(REQUIREMENT 1)
Render the data records below as a Markdown table with two columns, Row and Line, giving each row's number and its line and leaving out blank lines. Include everything from the first row down to the row that contains "Réseaux sociaux".

(EXERCISE TEXT)
=== Begin Enclosure ===
Use Total Ordering of Objects to Avoid Deadlocks
[ jonas ] 10:18, Wednesday, 27 July 2005

Writing multi-threaded applications in Java can as you know be quite tricky, and if not done correctly, one can easily end up with deadlock situations.

For example, take a look at this little code snippet. This piece of Java code implements a Node, which has three methods (that is of our interest):

Object get() , void set(Object o) and void swap(Node n)

Here's the implementation: 

public class Node {
     private Object value;
     public synchronized Object get() {
          return value;
      }
     public synchronized void set(Object value) {
          this.value = value;
      }
     public synchronized void swap(Node n) {
          Object tmp = get();
          set(n.get());
          n.set(tmp);
      }
    ... // remaining methods omitted 
}

This class might look okay, but it actually suffers from potential deadlock. For example what happens if, one thread T1 invokes n1.swap(n2) while an other one T2 concurrently invokes n2.swap(n1) ?
=== End Enclosure ===
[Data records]
=== Begin Enclosure ===
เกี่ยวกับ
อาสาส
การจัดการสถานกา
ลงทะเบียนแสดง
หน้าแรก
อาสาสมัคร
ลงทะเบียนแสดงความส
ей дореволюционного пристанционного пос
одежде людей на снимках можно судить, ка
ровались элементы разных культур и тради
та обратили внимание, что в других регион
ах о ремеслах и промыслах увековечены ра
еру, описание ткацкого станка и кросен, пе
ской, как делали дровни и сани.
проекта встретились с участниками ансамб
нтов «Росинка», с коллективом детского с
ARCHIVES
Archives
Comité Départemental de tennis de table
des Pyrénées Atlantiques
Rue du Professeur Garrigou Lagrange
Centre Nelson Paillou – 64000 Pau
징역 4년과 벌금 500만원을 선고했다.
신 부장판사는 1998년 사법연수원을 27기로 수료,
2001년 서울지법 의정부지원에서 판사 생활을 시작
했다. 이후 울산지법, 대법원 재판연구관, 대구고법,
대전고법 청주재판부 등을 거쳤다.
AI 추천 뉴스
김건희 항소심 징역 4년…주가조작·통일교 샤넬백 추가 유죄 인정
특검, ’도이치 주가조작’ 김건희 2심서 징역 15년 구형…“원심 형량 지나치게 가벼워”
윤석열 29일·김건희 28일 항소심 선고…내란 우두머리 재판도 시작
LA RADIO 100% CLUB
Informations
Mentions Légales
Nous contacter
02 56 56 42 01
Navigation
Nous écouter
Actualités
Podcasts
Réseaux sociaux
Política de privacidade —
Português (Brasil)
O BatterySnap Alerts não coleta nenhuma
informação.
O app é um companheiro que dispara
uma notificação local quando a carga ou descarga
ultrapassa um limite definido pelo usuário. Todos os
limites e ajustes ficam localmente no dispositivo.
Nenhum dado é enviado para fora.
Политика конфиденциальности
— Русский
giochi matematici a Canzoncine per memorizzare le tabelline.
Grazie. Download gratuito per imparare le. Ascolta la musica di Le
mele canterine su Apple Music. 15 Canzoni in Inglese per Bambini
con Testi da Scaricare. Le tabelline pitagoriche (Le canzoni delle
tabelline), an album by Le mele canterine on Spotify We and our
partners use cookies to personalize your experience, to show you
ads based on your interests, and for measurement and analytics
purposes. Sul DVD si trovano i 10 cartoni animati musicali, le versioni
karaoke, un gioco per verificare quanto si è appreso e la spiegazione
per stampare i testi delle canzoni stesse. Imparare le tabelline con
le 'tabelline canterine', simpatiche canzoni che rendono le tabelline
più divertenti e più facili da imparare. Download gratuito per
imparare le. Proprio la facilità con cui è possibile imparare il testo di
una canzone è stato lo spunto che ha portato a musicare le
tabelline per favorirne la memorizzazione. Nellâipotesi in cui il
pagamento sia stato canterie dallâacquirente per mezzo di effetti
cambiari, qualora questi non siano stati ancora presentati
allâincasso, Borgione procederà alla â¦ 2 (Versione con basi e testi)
=== End Enclosure ===
(REQUIREMENT 2)
Write the next part of the article above on avoiding deadlocks in Java through total ordering of objects, picking up after its final sentence.

(YOUR RESPONSE 1)
| Row | Line |
|---|---|
| 1 | เกี่ยวกับ |
| 2 | อาสาส |
| 3 | การจัดการสถานกา |
| 4 | ลงทะเบียนแสดง |
| 5 | หน้าแรก |
| 6 | อาสาสมัคร |
| 7 | ลงทะเบียนแสดงความส |
| 8 | ей дореволюционного пристанционного пос |
| 9 | одежде людей на снимках можно судить, ка |
| 10 | ровались элементы разных культур и тради |
| 11 | та обратили внимание, что в других регион |
| 12 | ах о ремеслах и промыслах увековечены ра |
| 13 | еру, описание ткацкого станка и кросен, пе |
| 14 | ской, как делали дровни и сани. |
| 15 | проекта встретились с участниками ансамб |
| 16 | нтов «Росинка», с коллективом детского с |
| 17 | ARCHIVES |
| 18 | Archives |
| 19 | Comité Départemental de tennis de table |
| 20 | des Pyrénées Atlantiques |
| 21 | Rue du Professeur Garrigou Lagrange |
| 22 | Centre Nelson Paillou – 64000 Pau |
| 23 | 징역 4년과 벌금 500만원을 선고했다. |
| 24 | 신 부장판사는 1998년 사법연수원을 27기로 수료, |
| 25 | 2001년 서울지법 의정부지원에서 판사 생활을 시작 |
| 26 | 했다. 이후 울산지법, 대법원 재판연구관, 대구고법, |
| 27 | 대전고법 청주재판부 등을 거쳤다. |
| 28 | AI 추천 뉴스 |
| 29 | 김건희 항소심 징역 4년…주가조작·통일교 샤넬백 추가 유죄 인정 |
| 30 | 특검, ’도이치 주가조작’ 김건희 2심서 징역 15년 구형…“원심 형량 지나치게 가벼워” |
| 31 | 윤석열 29일·김건희 28일 항소심 선고…내란 우두머리 재판도 시작 |
| 32 | LA RADIO 100% CLUB |
| 33 | Informations |
| 34 | Mentions Légales |
| 35 | Nous contacter |
| 36 | 02 56 56 42 01 |
| 37 | Navigation |
| 38 | Nous écouter |
| 39 | Actualités |
| 40 | Podcasts |
| 41 | Réseaux sociaux |

(YOUR RESPONSE 2)
Thread T1 acquires the lock for node n1, and thread T2 acquires the lock for node n2. Thread T1 now invokes n2.get() (in the swap(..) method). This invocation now has to wait since node n2 is locked by thread T2, this while the reverse holds for thread T2 (e.g. it needs to wait for node n1 which is locked by thread T1). Which means that we have a deadlock.

This program is however easily fixed by using the technique of totally ordering all objects in the system. 

public class Node {
     private Object value;
     public synchronized Object get() {
          return value;
      }
     public synchronized void set(Object value) {
          this.value = value;
      }
     private synchronized void doSwap(Node n) {
          Object tmp = get();
          set(n.get());
          n.set(tmp);
      }
     public void swap(Node n) {
          if (this ==  n) {
               return;
           } else if (System.identityHashCode(this) < System.identityHashCode(n)) {
               doSwap(n);
          } else {
              n.doSwap(this);
          }
      }
    ... // remaining methods omitted 
}

In this program, all locks will be acquired in increasing order, guaranteed to be the same for all threads, and thereby avoiding deadlock situations.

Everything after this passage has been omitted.